Excerpts from a dataset:
━━━
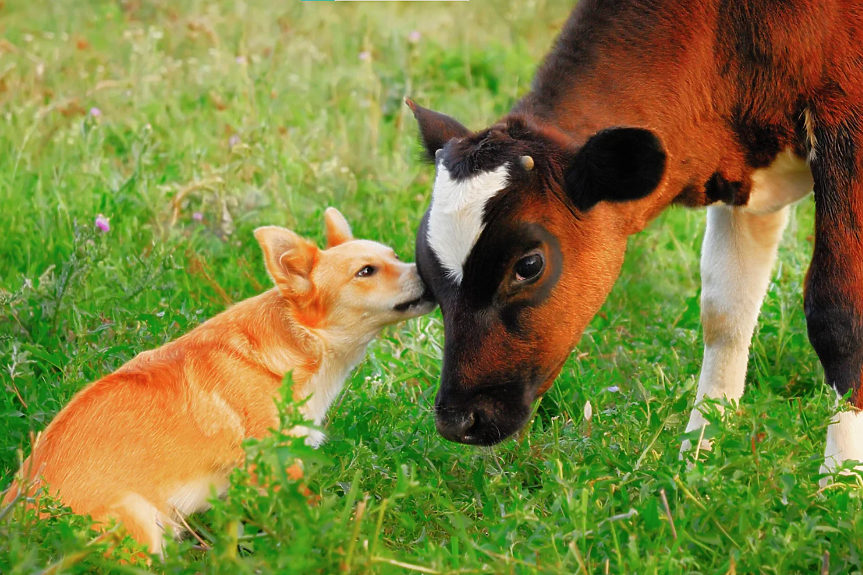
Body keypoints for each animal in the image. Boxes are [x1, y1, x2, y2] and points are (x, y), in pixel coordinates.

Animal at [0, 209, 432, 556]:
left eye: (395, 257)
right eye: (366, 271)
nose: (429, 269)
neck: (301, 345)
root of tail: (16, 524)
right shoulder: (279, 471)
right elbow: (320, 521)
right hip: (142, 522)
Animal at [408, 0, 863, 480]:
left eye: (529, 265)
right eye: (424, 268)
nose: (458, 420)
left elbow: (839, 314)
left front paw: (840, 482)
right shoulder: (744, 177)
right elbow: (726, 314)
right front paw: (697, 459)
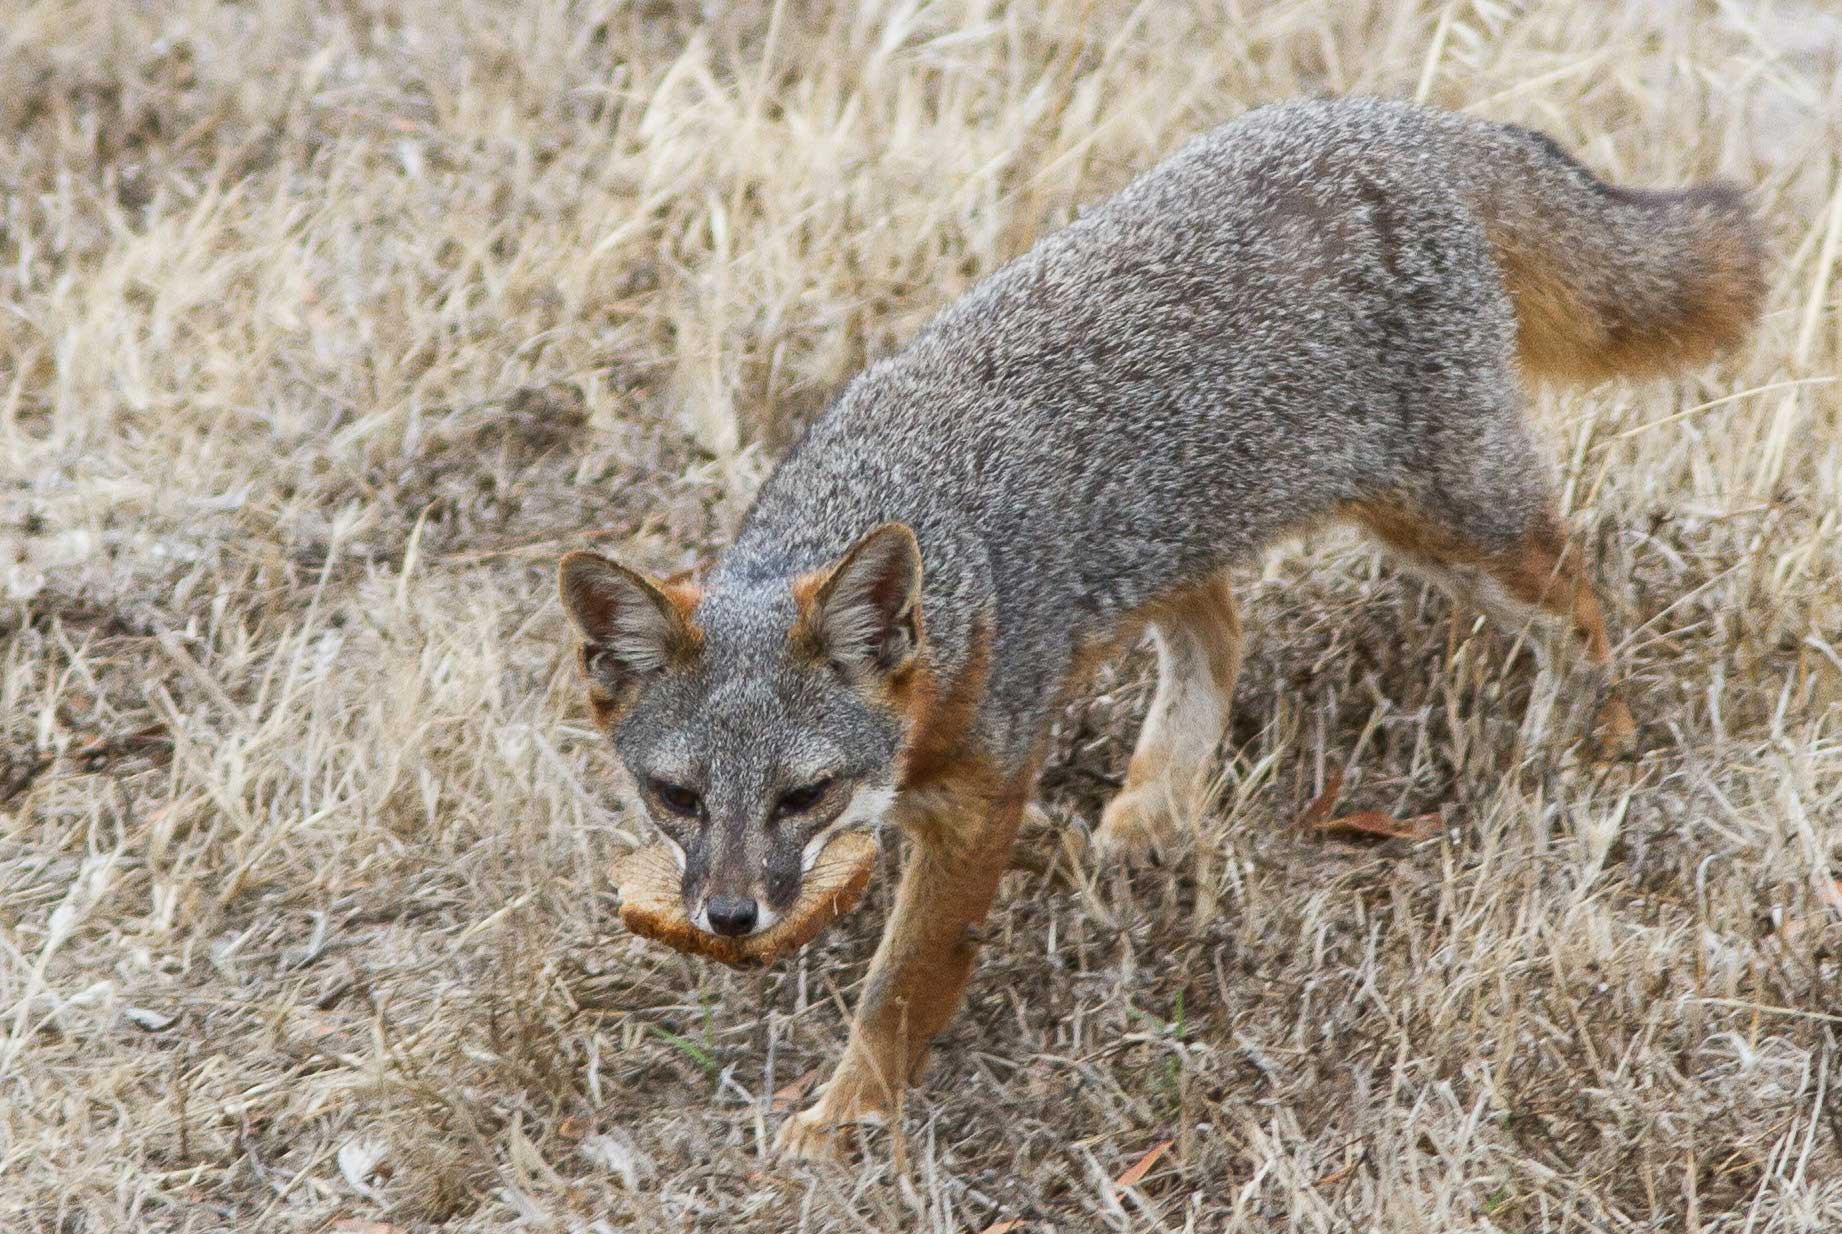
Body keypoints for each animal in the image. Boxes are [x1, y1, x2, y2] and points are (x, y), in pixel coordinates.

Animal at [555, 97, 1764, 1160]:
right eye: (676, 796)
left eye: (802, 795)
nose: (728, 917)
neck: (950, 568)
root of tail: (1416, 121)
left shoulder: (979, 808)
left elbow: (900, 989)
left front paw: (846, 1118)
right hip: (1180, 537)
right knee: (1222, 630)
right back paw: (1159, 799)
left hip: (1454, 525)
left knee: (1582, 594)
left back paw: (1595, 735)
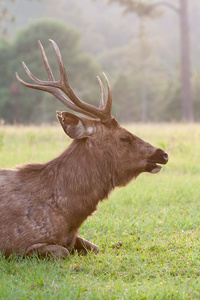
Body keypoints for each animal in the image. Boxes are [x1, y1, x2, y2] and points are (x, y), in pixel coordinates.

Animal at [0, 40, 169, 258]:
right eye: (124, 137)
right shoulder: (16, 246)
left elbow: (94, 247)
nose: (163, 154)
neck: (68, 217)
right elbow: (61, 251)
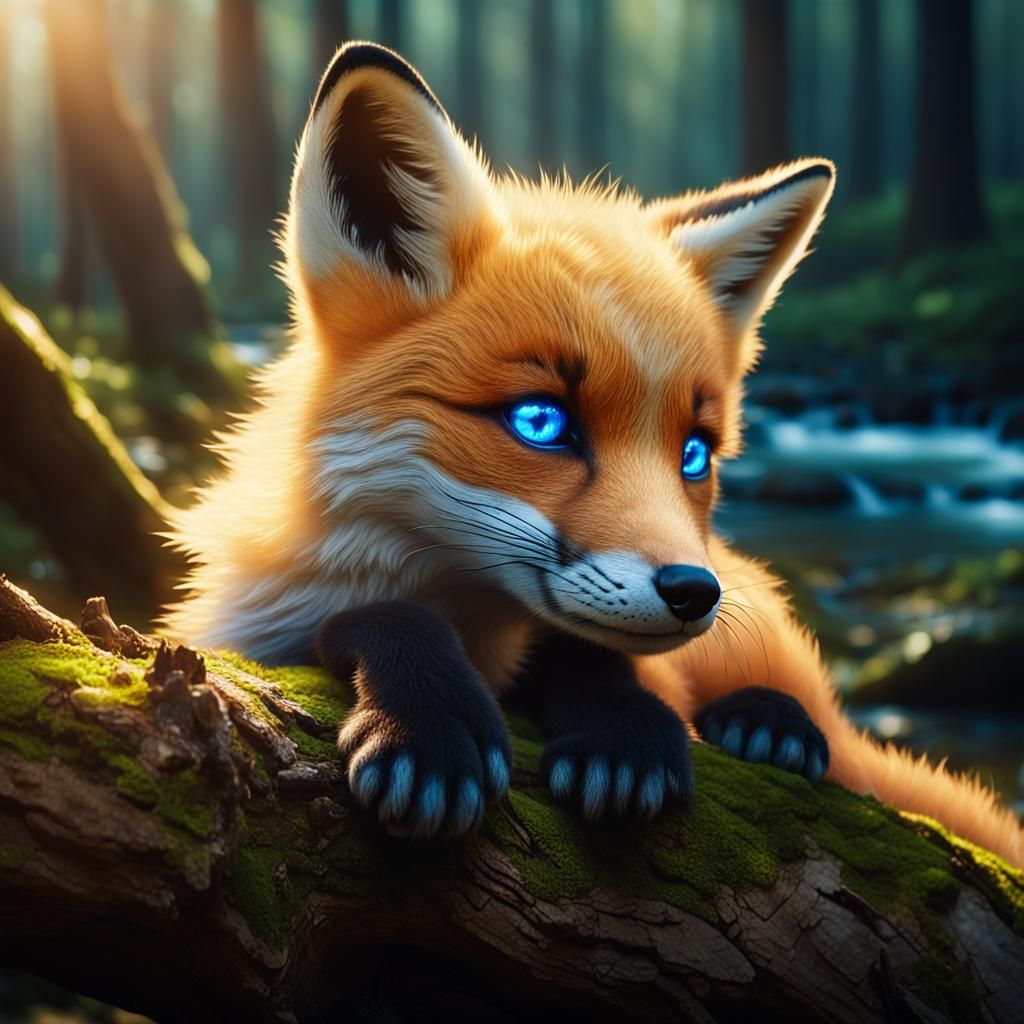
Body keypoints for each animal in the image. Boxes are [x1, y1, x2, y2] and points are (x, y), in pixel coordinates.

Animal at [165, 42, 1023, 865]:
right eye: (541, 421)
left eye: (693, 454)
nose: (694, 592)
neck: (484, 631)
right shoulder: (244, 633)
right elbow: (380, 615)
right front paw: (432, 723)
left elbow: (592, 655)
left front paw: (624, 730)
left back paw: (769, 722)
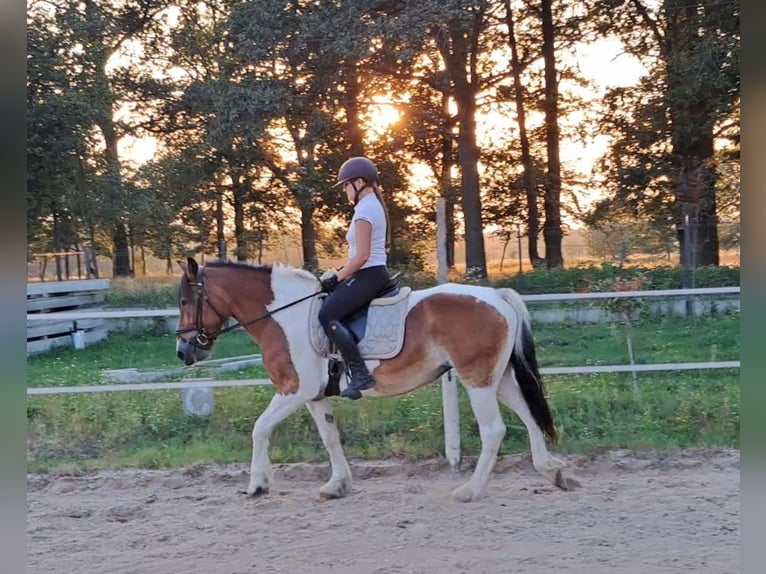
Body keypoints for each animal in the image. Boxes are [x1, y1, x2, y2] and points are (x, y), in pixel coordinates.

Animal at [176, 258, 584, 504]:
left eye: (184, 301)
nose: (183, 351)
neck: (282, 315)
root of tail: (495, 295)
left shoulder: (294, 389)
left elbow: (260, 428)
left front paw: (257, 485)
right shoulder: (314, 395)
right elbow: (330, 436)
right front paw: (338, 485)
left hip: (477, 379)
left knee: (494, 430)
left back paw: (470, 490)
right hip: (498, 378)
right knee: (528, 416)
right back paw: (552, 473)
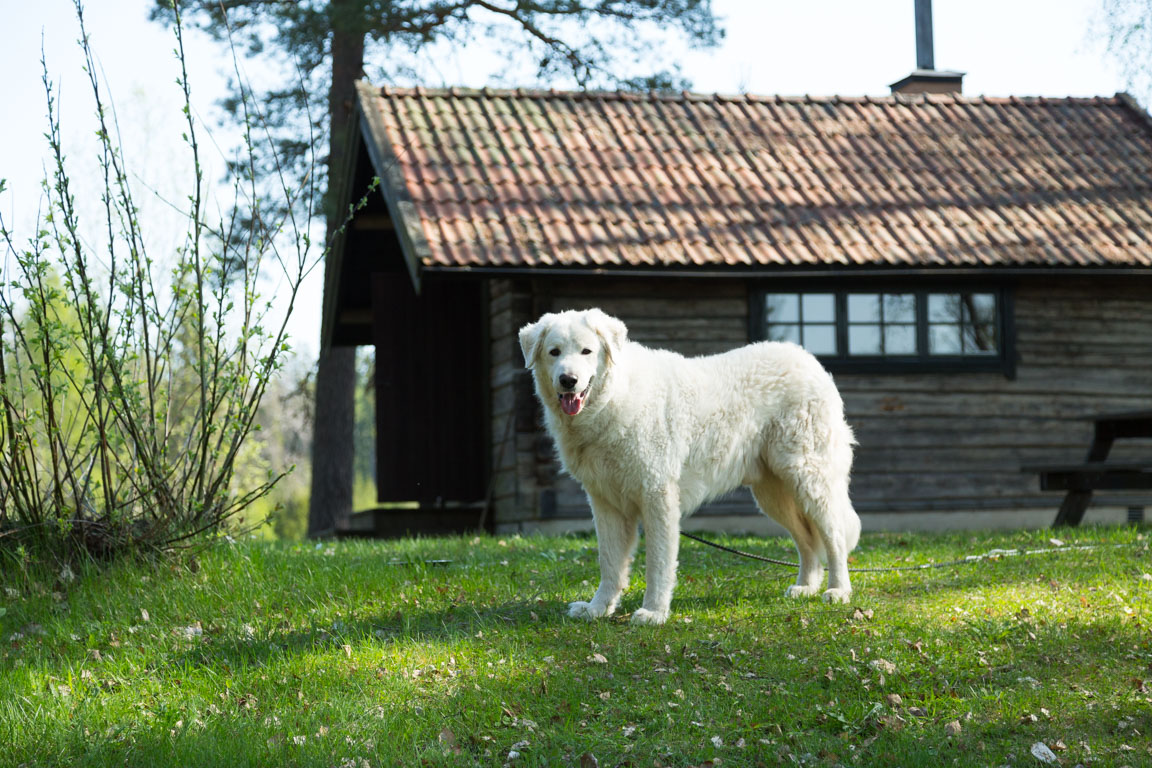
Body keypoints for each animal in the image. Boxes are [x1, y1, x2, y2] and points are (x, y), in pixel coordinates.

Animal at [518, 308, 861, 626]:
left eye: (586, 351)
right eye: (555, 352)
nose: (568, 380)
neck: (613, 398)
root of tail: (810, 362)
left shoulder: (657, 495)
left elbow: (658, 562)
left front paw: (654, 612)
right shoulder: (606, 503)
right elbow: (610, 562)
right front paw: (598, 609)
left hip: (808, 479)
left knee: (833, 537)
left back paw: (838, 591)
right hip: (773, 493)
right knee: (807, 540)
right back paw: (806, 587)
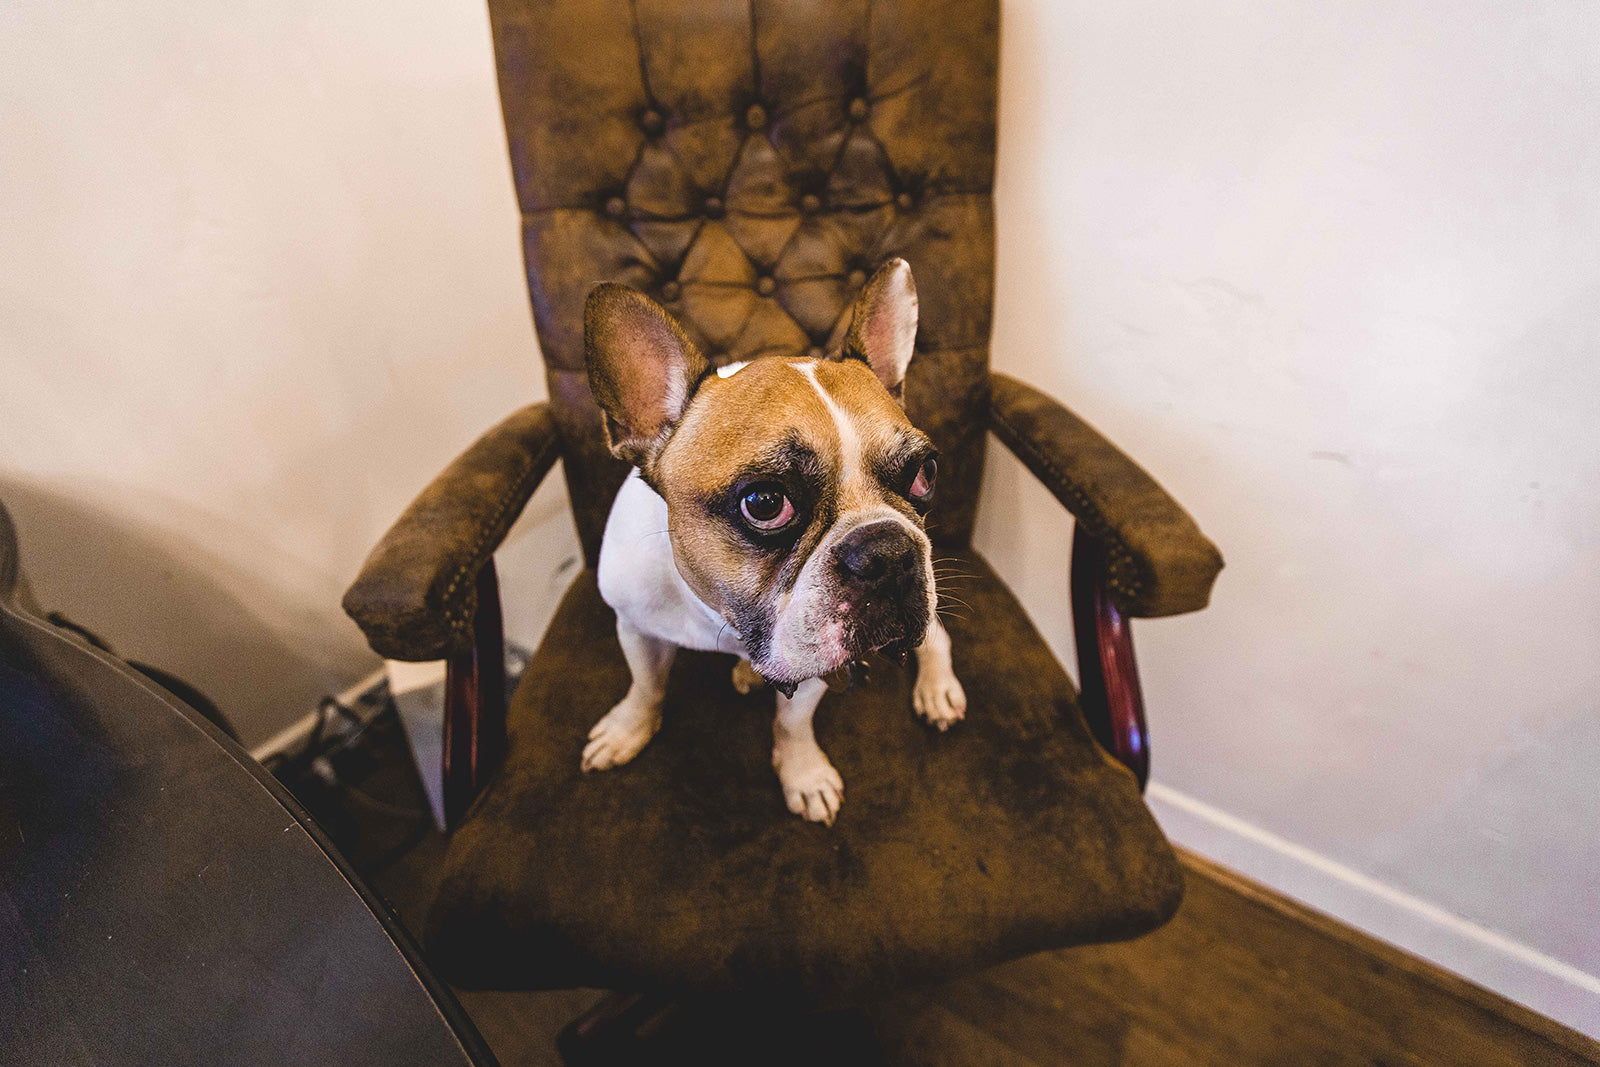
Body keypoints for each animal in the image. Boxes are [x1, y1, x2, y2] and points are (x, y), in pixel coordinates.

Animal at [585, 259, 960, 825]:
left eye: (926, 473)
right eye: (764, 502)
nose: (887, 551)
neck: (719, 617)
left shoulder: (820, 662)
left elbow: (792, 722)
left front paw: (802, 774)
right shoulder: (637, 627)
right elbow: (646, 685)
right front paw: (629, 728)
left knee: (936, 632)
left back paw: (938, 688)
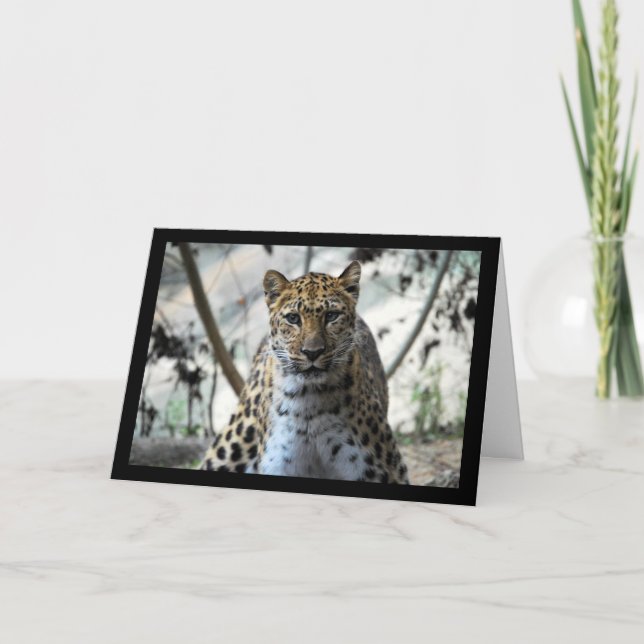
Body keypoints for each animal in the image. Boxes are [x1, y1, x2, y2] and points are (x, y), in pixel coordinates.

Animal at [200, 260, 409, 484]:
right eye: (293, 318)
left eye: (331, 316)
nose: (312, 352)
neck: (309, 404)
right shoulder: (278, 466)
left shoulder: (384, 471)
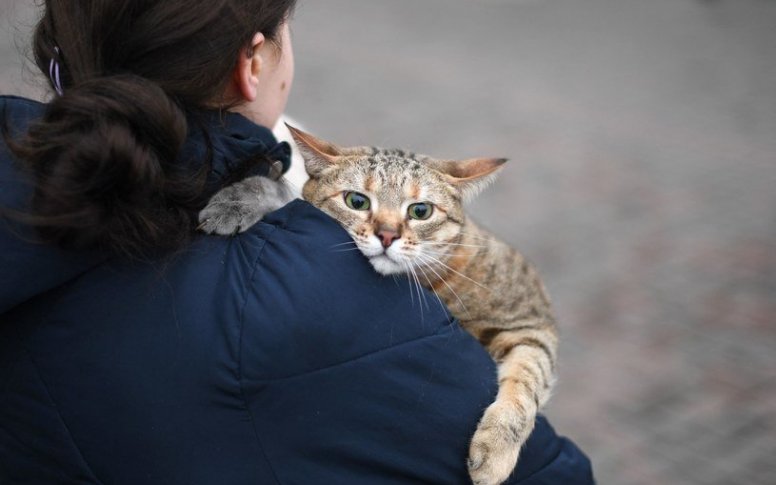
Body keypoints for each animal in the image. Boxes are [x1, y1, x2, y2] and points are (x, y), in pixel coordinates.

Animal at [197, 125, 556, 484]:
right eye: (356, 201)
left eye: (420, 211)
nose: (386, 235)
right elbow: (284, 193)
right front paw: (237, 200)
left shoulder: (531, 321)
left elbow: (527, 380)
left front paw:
━━━
Exercise:
Among the lines above, please find those with "nose" and copy them.

Reply:
nose: (429, 269)
nose: (458, 420)
nose: (728, 917)
nose: (163, 154)
nose: (694, 592)
nose: (183, 351)
nose: (568, 380)
nose: (887, 551)
nose: (312, 352)
nose: (386, 235)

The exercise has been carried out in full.